Every entry must be set down exactly in the answer; no pictures should appear.

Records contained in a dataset
>>>

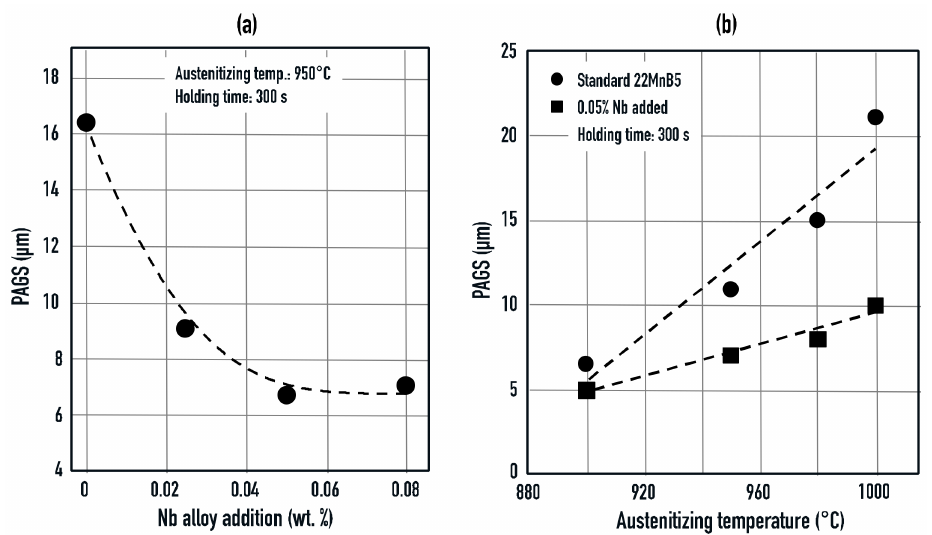
Figure 9. ( a ) Effect of niobium on parent austenite grain size control under typical re-austenitizing conditions used in the automotive press hardening process; ( b ) demonstration of robustness against overheating for a niobium alloyed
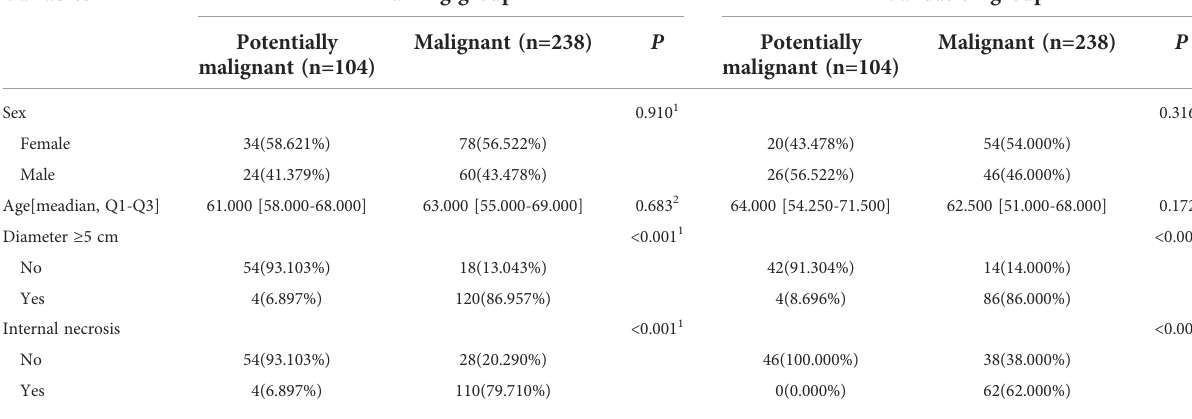
TABLE 3 Univariable analysis of potentially malignant and malignant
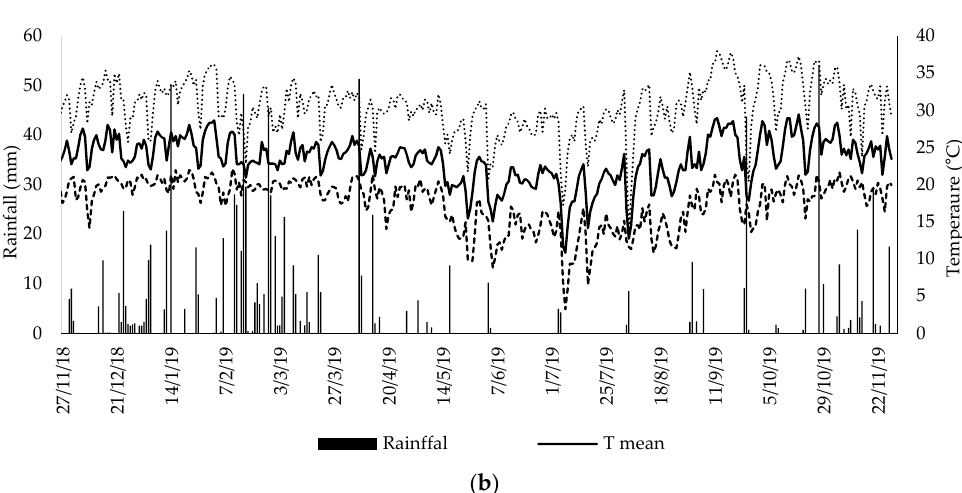
Figure 1. Daily ambient temperature (minimum, mean, and maximum; T; °C) and daily precipitation (P; mm). Data were obtained from the Agrometeorological Station, Department of Exact Sciences, FCAV/UNESP, located 1.5 km from the experiment site. Experiment 1 ( a ) and 2 ( b ).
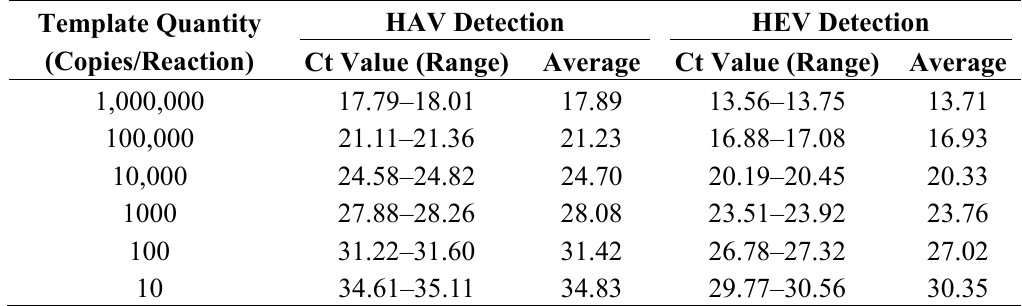
Table 1. Precision and reproducibility analysis of HAV-HEV multiplex real-time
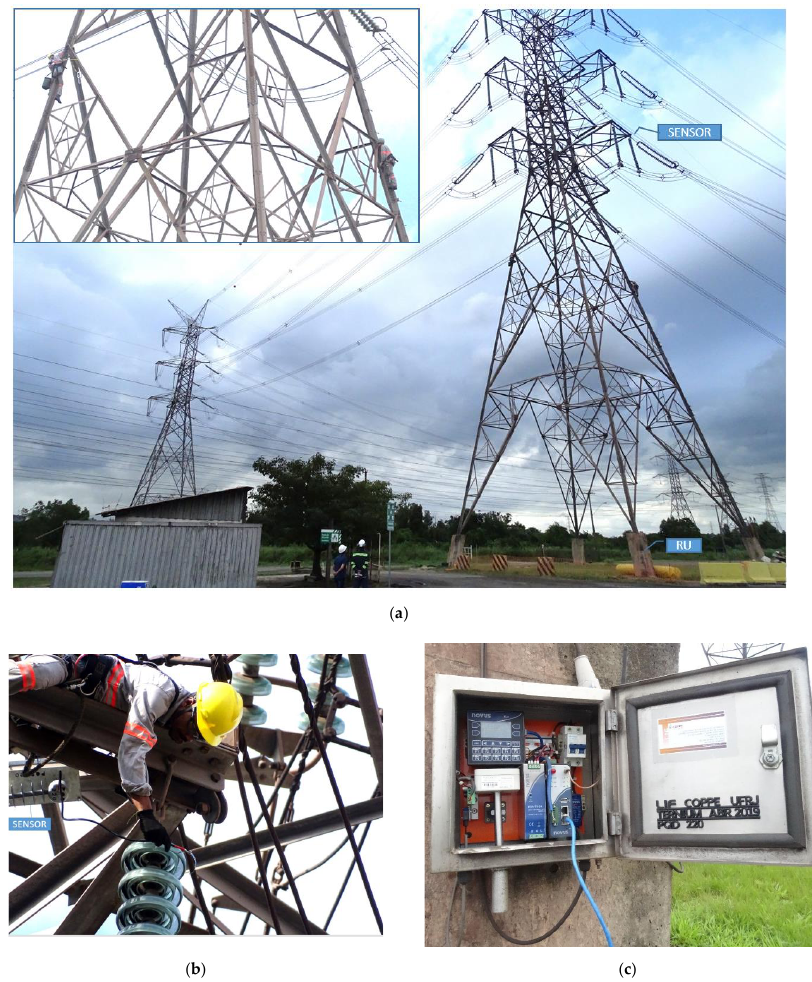
Figure 6. ( a ) Live-line personnel climbing Tower 19 for the installation of the sensor; ( b ) The technician is connecting the sensor between the two last sheds of a 25-unit insulator string; ( c ) The remote unit (RU), fixed at the foot of the tower.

<<<

**Written answer**
Figure 9. ( a ) Effect of niobium on parent austenite grain size control under typical re-austenitizing conditions used in the automotive press hardening process; ( b ) demonstration of robustness against overheating for a niobium alloyed
TABLE 3 Univariable analysis of potentially malignant and malignant
Figure 1. Daily ambient temperature (minimum, mean, and maximum; T; °C) and daily precipitation (P; mm). Data were obtained from the Agrometeorological Station, Department of Exact Sciences, FCAV/UNESP, located 1.5 km from the experiment site. Experiment 1 ( a ) and 2 ( b ).
Table 1. Precision and reproducibility analysis of HAV-HEV multiplex real-time
Figure 6. ( a ) Live-line personnel climbing Tower 19 for the installation of the sensor; ( b ) The technician is connecting the sensor between the two last sheds of a 25-unit insulator string; ( c ) The remote unit (RU), fixed at the foot of the tower.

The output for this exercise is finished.